Films, pamphlets and newspapers were used to fuel the recruitment, and women to craft letters in local press, until 1917. In December 1916, Brigadier General Blackden wrote in the Jamaican daily The Gleaner: “I hope that you women who have sons, brothers, husbands who are of fighting age will not hold them back. But will encourage them to come forward”. The press in England was also used to depict the “joyful” arrival of Black soldiers.

Off to fight for the Empire

From 1915, thousands of men from Barbados, Grenada, Jamaica, Trinidad and other colonies joined the British Army.  The British West Indies Regiment (BWIR) was created in October 1915, most of them descendants of former enslaved Africans displaced to the Caribbean by slave traders. According to the Memorial Gate Trust, 15,600 men from the British Caribbean served in the Imperial Army during WWI – two third from Jamaica, the rest from Trinidad and Tobago, Barbados, the Bahamas, British Honduras (now Belize), Grenada, British Guiana (now Guyana), the Leeward Islands, St Lucia and St Vincent. The regiment was composed of 12 battalions serving with the Allied forces, mainly in Palestine against the Turkish Army, in France and Flanders.

recruitment poster.jpg

The islands were also requisitioned to send commodities like cotton, sugar, cocoa and rice to England. The West Indian colonies contributed nearly £2 million from tax revenue and donations to the war efforts. 
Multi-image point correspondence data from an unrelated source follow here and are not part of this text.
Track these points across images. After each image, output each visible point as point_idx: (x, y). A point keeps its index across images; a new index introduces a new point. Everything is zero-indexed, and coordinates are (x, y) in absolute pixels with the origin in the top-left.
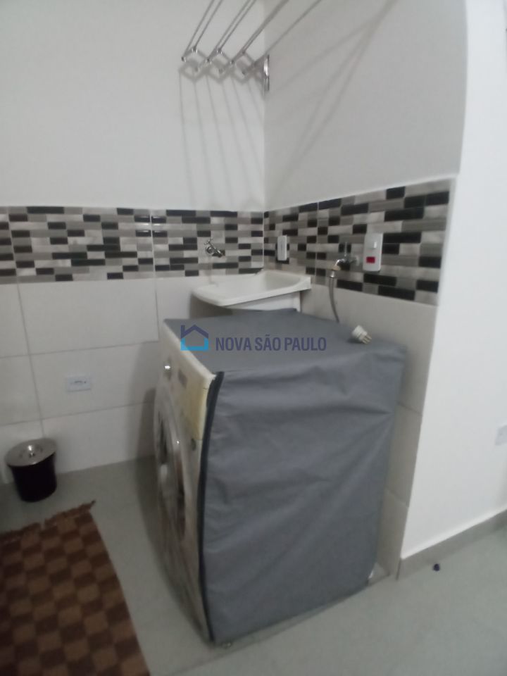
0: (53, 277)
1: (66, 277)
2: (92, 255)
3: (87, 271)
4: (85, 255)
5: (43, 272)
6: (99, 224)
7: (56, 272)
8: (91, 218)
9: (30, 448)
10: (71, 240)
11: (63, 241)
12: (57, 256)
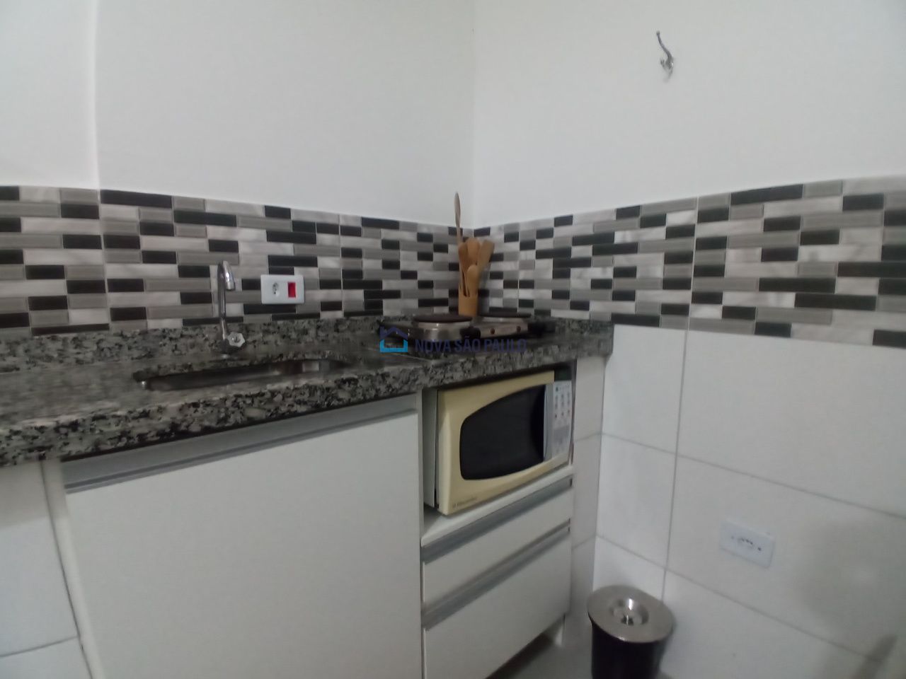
0: (751, 325)
1: (778, 329)
2: (845, 286)
3: (828, 322)
4: (828, 284)
5: (736, 314)
6: (878, 215)
7: (760, 317)
8: (860, 203)
9: (631, 604)
10: (805, 252)
11: (788, 255)
12: (768, 285)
1.4 million men from British India were also enrolled in the Imperial Army. On its side, France recruited nearly 500,000 colonial troops between 1914 and 1918, from West Africa, Indochina and North Africa, and when the United States joined the war, nearly 400,000 African American troops were inducted into the US forces. In total over 2 million Africans were involved in the conflict as soldiers or labourers.
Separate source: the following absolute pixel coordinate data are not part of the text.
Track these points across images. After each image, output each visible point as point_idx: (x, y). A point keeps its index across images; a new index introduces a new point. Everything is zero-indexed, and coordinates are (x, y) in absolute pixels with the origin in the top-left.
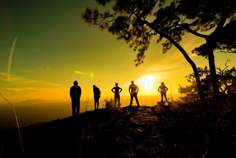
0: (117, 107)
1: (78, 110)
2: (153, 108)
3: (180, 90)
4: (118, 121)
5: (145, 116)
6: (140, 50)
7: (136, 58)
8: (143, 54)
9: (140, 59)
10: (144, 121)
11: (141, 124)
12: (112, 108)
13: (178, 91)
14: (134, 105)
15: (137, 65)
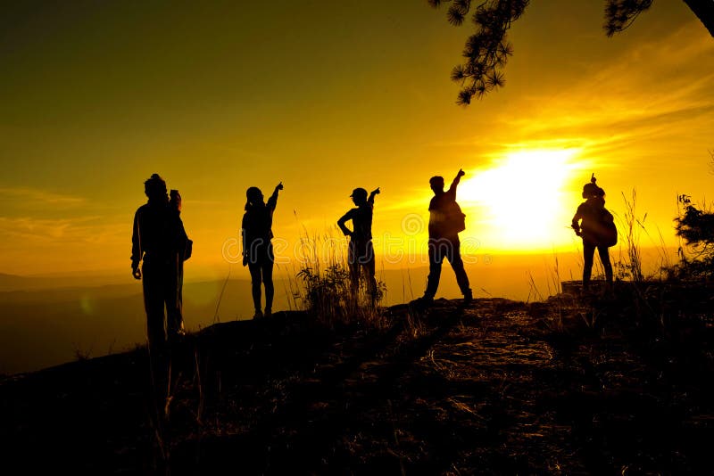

But the context was particularly cruel for brown and Black soldiers. The Germans accused Britain and France of unleashing “Africans and Asiatic savages”. The French were convinced that West Africans, supposedly more primitive, could “better withstand the shock of battle and experienced physical pain less acutely,” as historian David Olusoga reported. “This justified deploying them as shock troops in the first line of battle.” Britain applied racist recruitment rules even in its own army, rejecting some Indians for being “too lazy,” according to their ethnicity. 
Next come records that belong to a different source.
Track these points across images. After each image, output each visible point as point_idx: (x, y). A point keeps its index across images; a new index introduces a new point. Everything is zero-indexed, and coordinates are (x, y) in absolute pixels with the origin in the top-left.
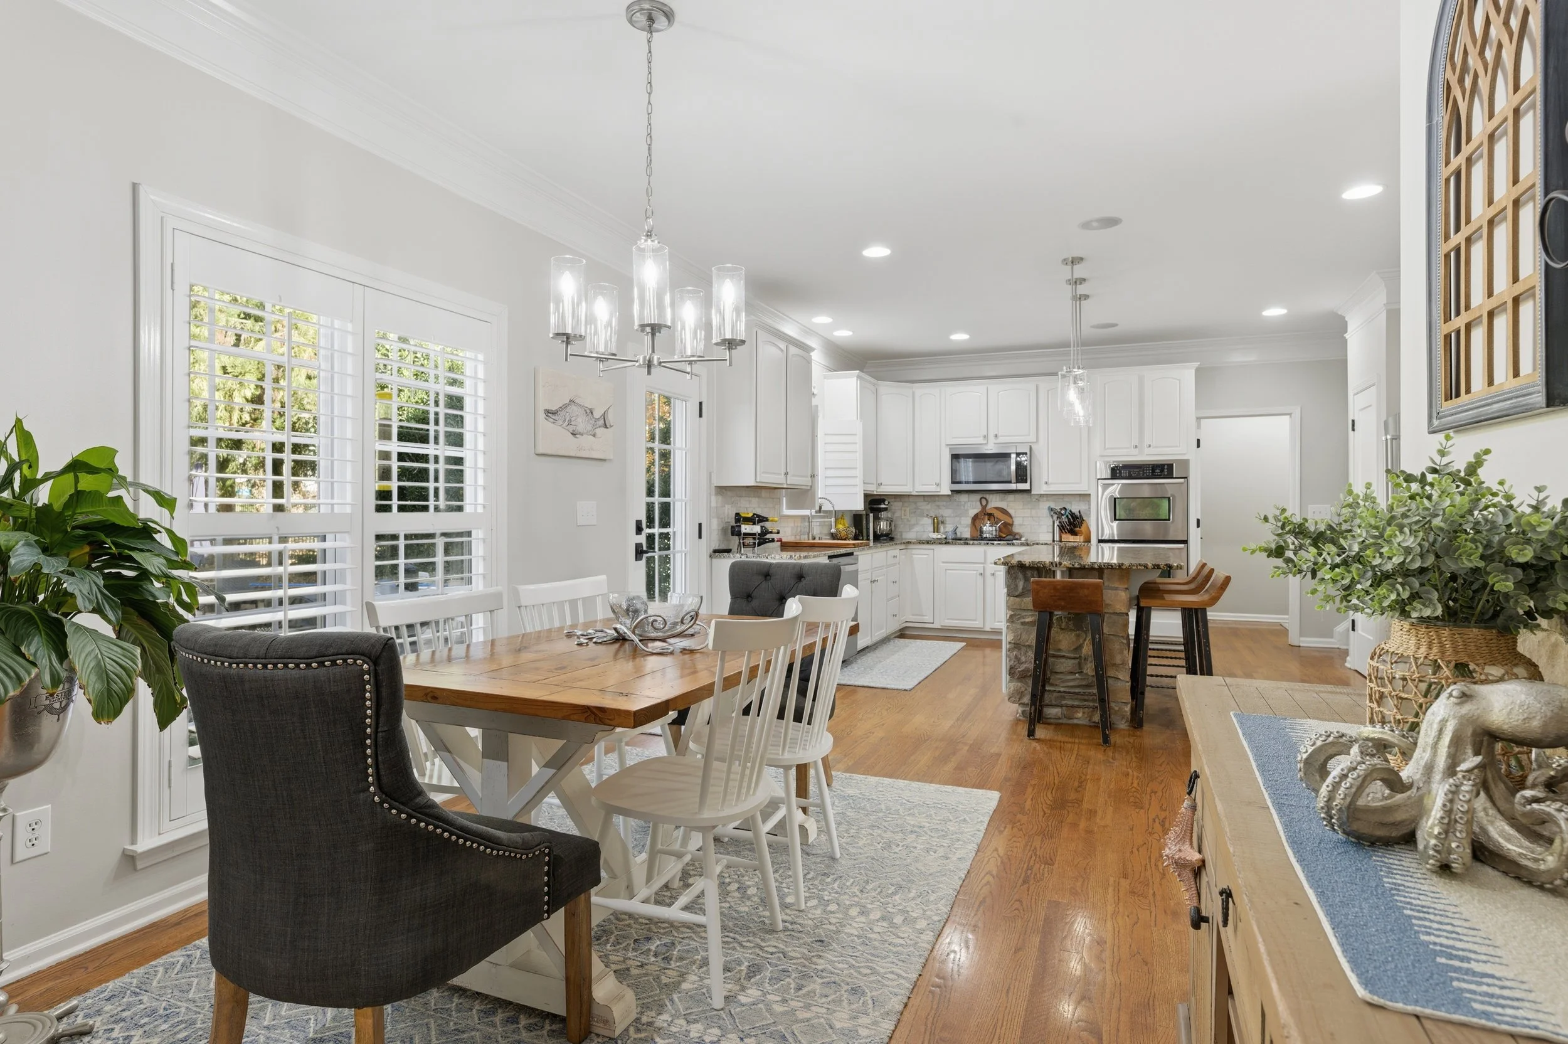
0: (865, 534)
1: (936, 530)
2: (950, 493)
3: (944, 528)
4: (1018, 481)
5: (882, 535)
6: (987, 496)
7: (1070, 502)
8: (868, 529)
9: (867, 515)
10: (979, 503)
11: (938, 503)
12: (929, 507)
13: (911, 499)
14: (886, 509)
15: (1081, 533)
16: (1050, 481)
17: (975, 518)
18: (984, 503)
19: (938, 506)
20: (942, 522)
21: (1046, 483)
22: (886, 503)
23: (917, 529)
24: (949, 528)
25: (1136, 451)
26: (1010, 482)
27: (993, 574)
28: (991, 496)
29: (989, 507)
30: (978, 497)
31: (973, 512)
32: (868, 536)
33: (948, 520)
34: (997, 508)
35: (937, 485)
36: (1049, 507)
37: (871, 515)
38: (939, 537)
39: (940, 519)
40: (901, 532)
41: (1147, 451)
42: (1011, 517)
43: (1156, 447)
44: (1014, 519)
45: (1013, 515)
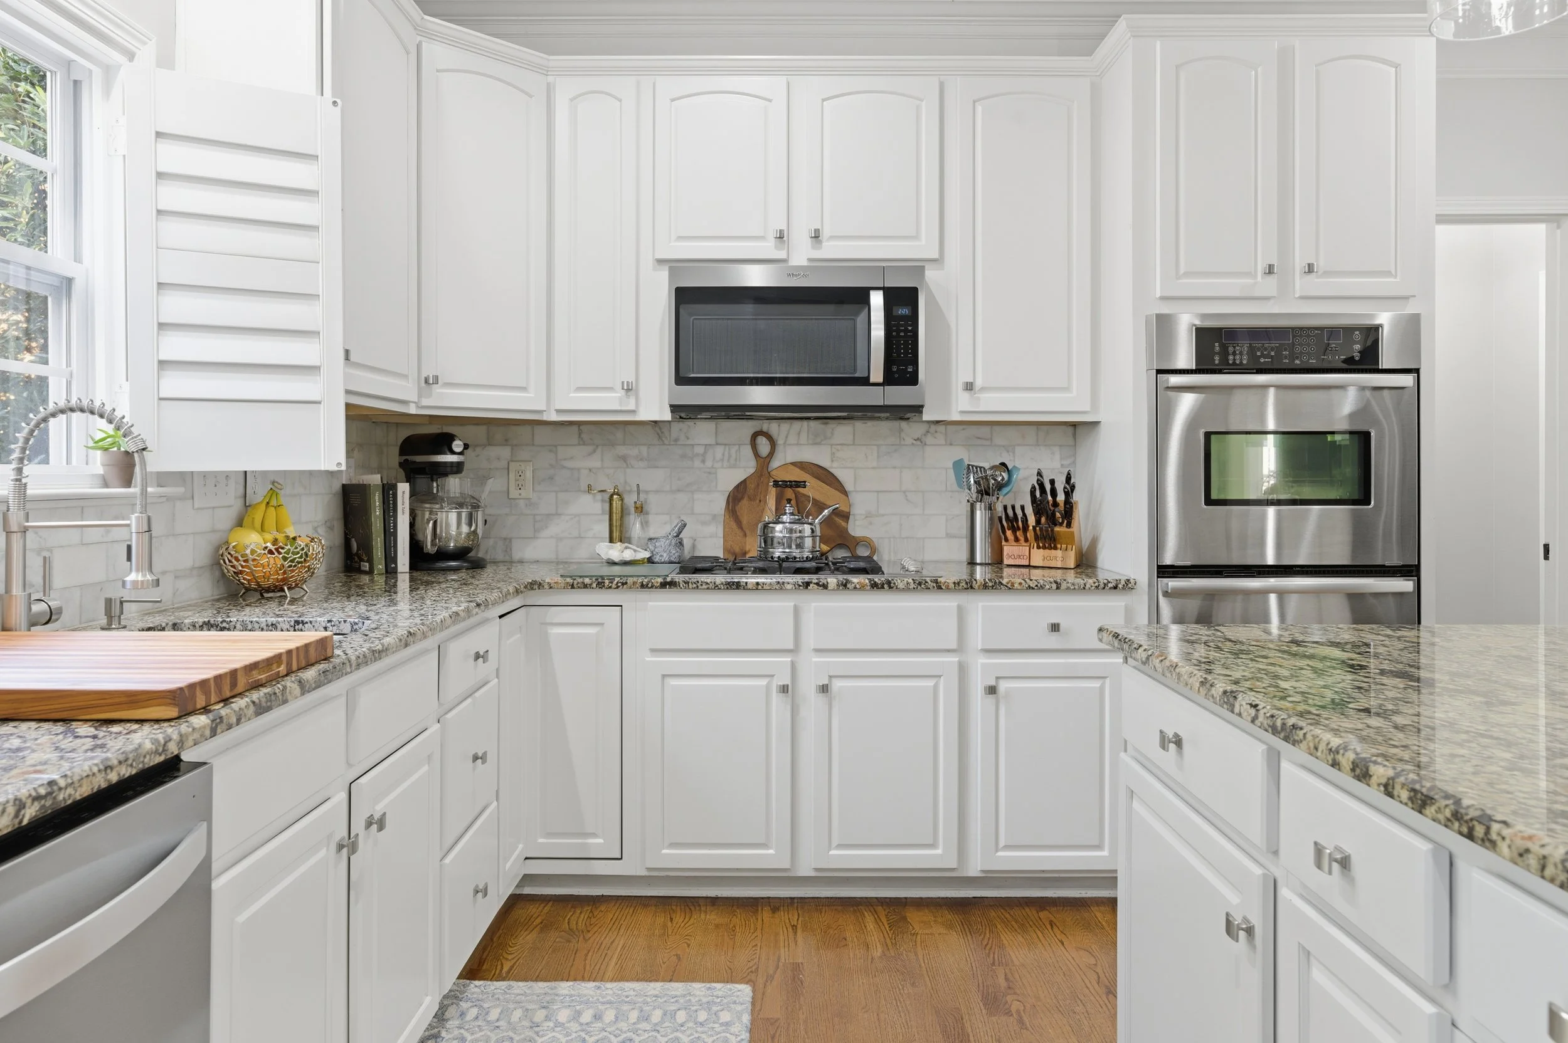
0: (378, 552)
1: (618, 534)
2: (667, 416)
3: (645, 525)
4: (890, 379)
5: (443, 555)
6: (773, 428)
7: (1010, 449)
8: (390, 535)
9: (388, 491)
10: (748, 451)
11: (622, 450)
12: (595, 462)
13: (541, 433)
14: (457, 468)
15: (1070, 539)
16: (979, 383)
17: (737, 495)
18: (764, 446)
19: (624, 458)
20: (640, 509)
21: (969, 387)
22: (457, 446)
23: (555, 528)
24: (660, 526)
25: (1269, 286)
26: (865, 381)
27: (824, 689)
28: (785, 426)
29: (775, 463)
30: (745, 429)
31: (731, 478)
32: (390, 558)
33: (654, 503)
34: (801, 465)
35: (629, 389)
36: (957, 464)
37: (404, 488)
38: (628, 555)
39: (630, 500)
40: (508, 541)
41: (1301, 285)
42: (845, 493)
43: (1327, 274)
44: (855, 498)
45: (849, 487)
Thousands of soldiers from the Commonwealth transited via England to reach the battlefields, but by the end of the war Britain planned to send them back to their islands, often without any pension. Some of them remained in England however. While in 1914 Britain counted around 10,000 ‘Black’ people, by 1918 they were 30,000, according to historian Stephen Bourne in Black Poppies – Britain’s Black Community and the Great War, (The History Press, 2014). 

This was just the beginning of a greater migration trend, growing with the Second World War, the reconstruction through the 1950s and 1960s and the decolonisation movements.